Den Haag..  Gänse dürfen ab sofort in ganz Holland mit Kohlendioxid vernichtet werden. Das hat die niederländische Regierung entschieden. Bis zu 400 000 Grau-, Nil- und Kanadagänse sollen laut Medienberichten so getötet werden. Ihre Bestände waren zuletzt stark gestiegen und setzen der Landwirtschaft zu.

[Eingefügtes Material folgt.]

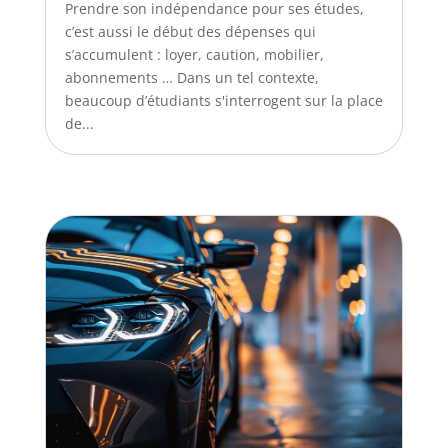
Prendre son indépendance pour ses études,
c’est aussi le début des dépenses qui
s’accumulent : loyer, caution, mobilier,
abonnements … Dans un tel contexte,
beaucoup d’étudiants s'interrogent sur la place
de...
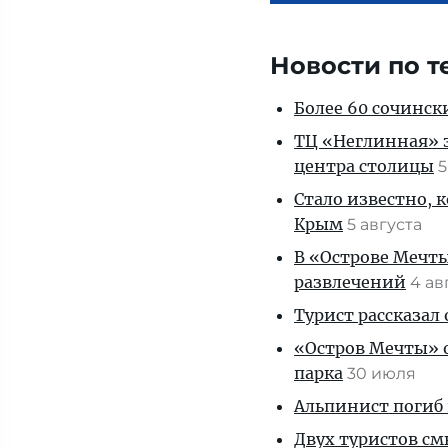
Новости по т
Более 60 сочинск
ТЦ «Неглинная» з
центра столицы
5
Стало известно, 
Крым
5 августа
В «Острове Мечты
развлечений
4 ав
Турист рассказал
«Остров Мечты» о
парка
30 июля
Альпинист погиб 
Двух туристов см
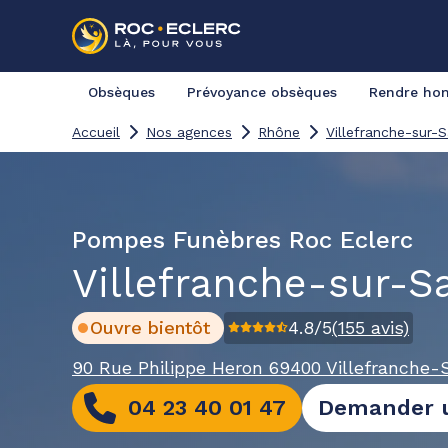
Obsèques
Prévoyance obsèques
Rendre h
Accueil
Nos agences
Rhône
Villefranche-sur-
Pompes Funèbres Roc Eclerc
Villefranche-sur-S
Ouvre bientôt
4.8
/5
(
155
avis)
90 Rue Philippe Heron
69400 Villefranche-
04 23 40 01 47
Demander u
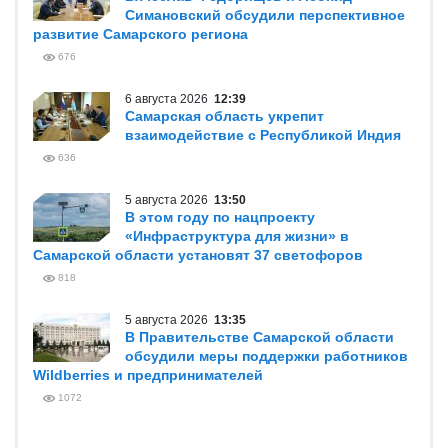
Симановский обсудили перспективное
развитие Самарского региона
676
6 августа 2026
12:39
Самарская область укрепит
взаимодействие с Республикой Индия
636
5 августа 2026
13:50
В этом году по нацпроекту
«Инфраструктура для жизни» в
Самарской области установят 37 светофоров
818
5 августа 2026
13:35
В Правительстве Самарской области
обсудили меры поддержки работников
Wildberries и предпринимателей
1072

Bisher durften Gänse nur 20 Kilometer rund um den Flughafen Schiphol mit Gas bekämpft werden. Aus Gründen der Flugsicherheit ist hier seit bereits seit einigen Jahren Arie van Hertog im Einsatz. Im Auftrag der Regierung treibt van Hertog, der von Tierschützern als „Nazi“ beschimpft und bedroht wird, tausende Tiere pro Jahr in eine selbst gebaute Gaskammer. Aus ihr gibt es kein Entkommen.

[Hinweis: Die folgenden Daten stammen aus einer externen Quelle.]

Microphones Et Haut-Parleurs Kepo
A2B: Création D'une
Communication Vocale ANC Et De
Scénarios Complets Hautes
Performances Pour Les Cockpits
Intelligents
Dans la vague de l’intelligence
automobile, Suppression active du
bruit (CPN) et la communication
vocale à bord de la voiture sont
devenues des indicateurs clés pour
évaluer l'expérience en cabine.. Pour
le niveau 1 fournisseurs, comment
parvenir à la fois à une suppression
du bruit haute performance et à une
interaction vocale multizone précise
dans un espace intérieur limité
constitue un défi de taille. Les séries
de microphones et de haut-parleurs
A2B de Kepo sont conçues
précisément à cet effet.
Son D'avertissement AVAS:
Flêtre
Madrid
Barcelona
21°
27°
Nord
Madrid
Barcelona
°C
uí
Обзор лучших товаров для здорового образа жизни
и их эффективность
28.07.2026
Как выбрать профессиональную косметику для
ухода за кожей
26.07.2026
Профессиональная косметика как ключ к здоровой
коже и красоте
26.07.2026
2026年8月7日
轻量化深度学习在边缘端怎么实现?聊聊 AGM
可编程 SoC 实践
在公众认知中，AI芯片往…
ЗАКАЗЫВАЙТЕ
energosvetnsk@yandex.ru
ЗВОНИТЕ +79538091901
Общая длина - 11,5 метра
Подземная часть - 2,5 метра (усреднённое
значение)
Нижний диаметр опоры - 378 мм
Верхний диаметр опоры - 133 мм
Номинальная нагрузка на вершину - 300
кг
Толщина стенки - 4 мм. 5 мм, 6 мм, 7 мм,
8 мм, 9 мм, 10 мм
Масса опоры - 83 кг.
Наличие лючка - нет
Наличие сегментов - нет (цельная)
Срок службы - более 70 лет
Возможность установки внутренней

Für das umstrittene Töten wurde jedes Jahr aufs Neue eine Sondergenehmigung in Brüssel angefragt – bisher galt ein europaweites Verbot, lebende Organismen mit CO2 zu bekämpfen. Jetzt hat Den Haag aber aus Brüssel grundsätzlich grünes Licht für das Töten der Tiere mit Kohlendioxid gegeben. Die in der Mauser flugunfähigen Gänse können deshalb ab sofort landesweit eingesammelt und vergast werden.

Tiere besser vergrämen

Tierschützer sind empört. Die niederländische Tierschutzpartei „Partij voor de Dieren“ fordert, dass auf Einsatz von CO2 verzichtet wird und stattdessen tierfreundliche Maßnahmen ergriffen werden, um der Gänse Herr zu werden. So könne man zum Beispiel das Weideland, auf dem sich die Tiere in der Mauser gerne niederlassen, so umgestalten, dass es für die Gänse uninteressant wird. Kritik kommt auch aus Deutschland: „Eine solche Methode ist nicht nur ethisch, sondern auch fachlich grundfalsch. So kann man Tierarten ausrotten, aber sie doch nicht regulieren“, sagt Holger Sticht, NRW-Vorsitzender des BUND.

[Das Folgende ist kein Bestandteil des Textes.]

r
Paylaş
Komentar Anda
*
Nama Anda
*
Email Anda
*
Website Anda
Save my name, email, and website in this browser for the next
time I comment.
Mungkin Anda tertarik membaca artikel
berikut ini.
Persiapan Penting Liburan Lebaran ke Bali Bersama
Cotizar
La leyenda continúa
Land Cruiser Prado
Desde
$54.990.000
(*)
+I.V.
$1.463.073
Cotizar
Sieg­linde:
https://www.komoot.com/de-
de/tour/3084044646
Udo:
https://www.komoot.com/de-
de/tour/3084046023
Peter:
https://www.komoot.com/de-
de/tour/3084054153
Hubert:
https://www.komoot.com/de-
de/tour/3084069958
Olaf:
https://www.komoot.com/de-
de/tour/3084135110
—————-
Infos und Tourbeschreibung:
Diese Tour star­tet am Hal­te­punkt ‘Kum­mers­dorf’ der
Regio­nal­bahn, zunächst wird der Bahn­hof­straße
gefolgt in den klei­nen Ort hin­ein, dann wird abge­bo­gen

In Nordrhein-Westfalen werden Graugans & Co. in mehreren Städten bejagt, weil Bestände gewachsen sind und z. B. Grünanlagen verkoten. Nicht zu verwechseln damit: die arktischen Wildgänse am Niederrhein. Sie stehen unter strengem Schutz und dürfen nicht gejagt werden. Für Schäden auf Feldern erhalten die Bauern Ausgleichszahlungen.